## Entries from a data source
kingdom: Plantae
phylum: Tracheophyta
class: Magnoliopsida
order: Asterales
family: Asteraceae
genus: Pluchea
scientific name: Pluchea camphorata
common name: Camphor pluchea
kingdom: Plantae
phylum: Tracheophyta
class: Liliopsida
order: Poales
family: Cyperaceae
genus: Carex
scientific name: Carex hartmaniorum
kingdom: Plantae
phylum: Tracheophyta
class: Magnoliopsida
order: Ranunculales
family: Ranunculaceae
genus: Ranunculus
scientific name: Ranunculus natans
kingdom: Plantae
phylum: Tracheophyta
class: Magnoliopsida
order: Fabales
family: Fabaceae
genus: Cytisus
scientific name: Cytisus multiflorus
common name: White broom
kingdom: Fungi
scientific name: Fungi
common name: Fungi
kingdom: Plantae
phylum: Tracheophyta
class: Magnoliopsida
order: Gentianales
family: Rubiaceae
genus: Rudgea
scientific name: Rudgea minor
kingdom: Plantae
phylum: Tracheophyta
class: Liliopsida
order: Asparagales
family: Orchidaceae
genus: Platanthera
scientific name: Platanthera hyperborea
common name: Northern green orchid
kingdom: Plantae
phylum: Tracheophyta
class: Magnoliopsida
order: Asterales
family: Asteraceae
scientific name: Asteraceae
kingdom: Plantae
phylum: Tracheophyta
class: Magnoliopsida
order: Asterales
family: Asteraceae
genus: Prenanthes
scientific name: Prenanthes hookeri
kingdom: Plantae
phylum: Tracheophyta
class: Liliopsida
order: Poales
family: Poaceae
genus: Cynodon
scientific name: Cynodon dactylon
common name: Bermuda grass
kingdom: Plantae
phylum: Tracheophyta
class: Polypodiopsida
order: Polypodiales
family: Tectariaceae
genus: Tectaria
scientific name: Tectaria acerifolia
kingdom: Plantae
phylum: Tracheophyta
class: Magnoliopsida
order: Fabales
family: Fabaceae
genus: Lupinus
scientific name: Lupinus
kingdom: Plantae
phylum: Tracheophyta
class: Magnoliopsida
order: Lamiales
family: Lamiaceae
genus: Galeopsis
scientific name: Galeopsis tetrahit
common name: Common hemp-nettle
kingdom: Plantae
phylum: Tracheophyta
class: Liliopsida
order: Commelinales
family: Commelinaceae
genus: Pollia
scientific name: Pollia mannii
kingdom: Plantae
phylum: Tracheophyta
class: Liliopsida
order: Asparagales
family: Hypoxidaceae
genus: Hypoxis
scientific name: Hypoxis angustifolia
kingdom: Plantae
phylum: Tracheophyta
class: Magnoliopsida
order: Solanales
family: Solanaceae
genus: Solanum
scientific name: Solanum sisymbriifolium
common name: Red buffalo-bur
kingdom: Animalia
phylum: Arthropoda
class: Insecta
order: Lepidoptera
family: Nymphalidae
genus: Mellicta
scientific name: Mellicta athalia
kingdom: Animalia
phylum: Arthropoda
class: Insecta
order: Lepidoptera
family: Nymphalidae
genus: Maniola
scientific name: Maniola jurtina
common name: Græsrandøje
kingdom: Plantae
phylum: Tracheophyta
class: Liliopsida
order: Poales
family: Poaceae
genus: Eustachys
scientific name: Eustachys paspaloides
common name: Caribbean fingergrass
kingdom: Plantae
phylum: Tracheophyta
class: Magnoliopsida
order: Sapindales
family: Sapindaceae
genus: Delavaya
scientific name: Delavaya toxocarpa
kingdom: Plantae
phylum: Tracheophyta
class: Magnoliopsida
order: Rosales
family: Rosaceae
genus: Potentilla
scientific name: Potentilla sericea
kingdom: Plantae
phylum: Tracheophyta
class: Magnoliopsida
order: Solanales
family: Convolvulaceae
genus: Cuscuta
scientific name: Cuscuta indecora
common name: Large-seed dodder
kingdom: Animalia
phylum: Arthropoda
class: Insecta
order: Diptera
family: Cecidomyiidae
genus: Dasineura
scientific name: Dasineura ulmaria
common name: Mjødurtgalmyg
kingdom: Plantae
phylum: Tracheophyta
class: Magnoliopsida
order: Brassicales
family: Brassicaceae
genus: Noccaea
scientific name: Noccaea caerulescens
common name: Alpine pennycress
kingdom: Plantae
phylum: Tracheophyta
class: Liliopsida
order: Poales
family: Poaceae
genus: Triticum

## AIM OF THE TASK
Repeat every entry above word for word, line by line.

## ANSWER BELOW
kingdom: Plantae
phylum: Tracheophyta
class: Magnoliopsida
order: Asterales
family: Asteraceae
genus: Pluchea
scientific name: Pluchea camphorata
common name: Camphor pluchea
kingdom: Plantae
phylum: Tracheophyta
class: Liliopsida
order: Poales
family: Cyperaceae
genus: Carex
scientific name: Carex hartmaniorum
kingdom: Plantae
phylum: Tracheophyta
class: Magnoliopsida
order: Ranunculales
family: Ranunculaceae
genus: Ranunculus
scientific name: Ranunculus natans
kingdom: Plantae
phylum: Tracheophyta
class: Magnoliopsida
order: Fabales
family: Fabaceae
genus: Cytisus
scientific name: Cytisus multiflorus
common name: White broom
kingdom: Fungi
scientific name: Fungi
common name: Fungi
kingdom: Plantae
phylum: Tracheophyta
class: Magnoliopsida
order: Gentianales
family: Rubiaceae
genus: Rudgea
scientific name: Rudgea minor
kingdom: Plantae
phylum: Tracheophyta
class: Liliopsida
order: Asparagales
family: Orchidaceae
genus: Platanthera
scientific name: Platanthera hyperborea
common name: Northern green orchid
kingdom: Plantae
phylum: Tracheophyta
class: Magnoliopsida
order: Asterales
family: Asteraceae
scientific name: Asteraceae
kingdom: Plantae
phylum: Tracheophyta
class: Magnoliopsida
order: Asterales
family: Asteraceae
genus: Prenanthes
scientific name: Prenanthes hookeri
kingdom: Plantae
phylum: Tracheophyta
class: Liliopsida
order: Poales
family: Poaceae
genus: Cynodon
scientific name: Cynodon dactylon
common name: Bermuda grass
kingdom: Plantae
phylum: Tracheophyta
class: Polypodiopsida
order: Polypodiales
family: Tectariaceae
genus: Tectaria
scientific name: Tectaria acerifolia
kingdom: Plantae
phylum: Tracheophyta
class: Magnoliopsida
order: Fabales
family: Fabaceae
genus: Lupinus
scientific name: Lupinus
kingdom: Plantae
phylum: Tracheophyta
class: Magnoliopsida
order: Lamiales
family: Lamiaceae
genus: Galeopsis
scientific name: Galeopsis tetrahit
common name: Common hemp-nettle
kingdom: Plantae
phylum: Tracheophyta
class: Liliopsida
order: Commelinales
family: Commelinaceae
genus: Pollia
scientific name: Pollia mannii
kingdom: Plantae
phylum: Tracheophyta
class: Liliopsida
order: Asparagales
family: Hypoxidaceae
genus: Hypoxis
scientific name: Hypoxis angustifolia
kingdom: Plantae
phylum: Tracheophyta
class: Magnoliopsida
order: Solanales
family: Solanaceae
genus: Solanum
scientific name: Solanum sisymbriifolium
common name: Red buffalo-bur
kingdom: Animalia
phylum: Arthropoda
class: Insecta
order: Lepidoptera
family: Nymphalidae
genus: Mellicta
scientific name: Mellicta athalia
kingdom: Animalia
phylum: Arthropoda
class: Insecta
order: Lepidoptera
family: Nymphalidae
genus: Maniola
scientific name: Maniola jurtina
common name: Græsrandøje
kingdom: Plantae
phylum: Tracheophyta
class: Liliopsida
order: Poales
family: Poaceae
genus: Eustachys
scientific name: Eustachys paspaloides
common name: Caribbean fingergrass
kingdom: Plantae
phylum: Tracheophyta
class: Magnoliopsida
order: Sapindales
family: Sapindaceae
genus: Delavaya
scientific name: Delavaya toxocarpa
kingdom: Plantae
phylum: Tracheophyta
class: Magnoliopsida
order: Rosales
family: Rosaceae
genus: Potentilla
scientific name: Potentilla sericea
kingdom: Plantae
phylum: Tracheophyta
class: Magnoliopsida
order: Solanales
family: Convolvulaceae
genus: Cuscuta
scientific name: Cuscuta indecora
common name: Large-seed dodder
kingdom: Animalia
phylum: Arthropoda
class: Insecta
order: Diptera
family: Cecidomyiidae
genus: Dasineura
scientific name: Dasineura ulmaria
common name: Mjødurtgalmyg
kingdom: Plantae
phylum: Tracheophyta
class: Magnoliopsida
order: Brassicales
family: Brassicaceae
genus: Noccaea
scientific name: Noccaea caerulescens
common name: Alpine pennycress
kingdom: Plantae
phylum: Tracheophyta
class: Liliopsida
order: Poales
family: Poaceae
genus: Triticum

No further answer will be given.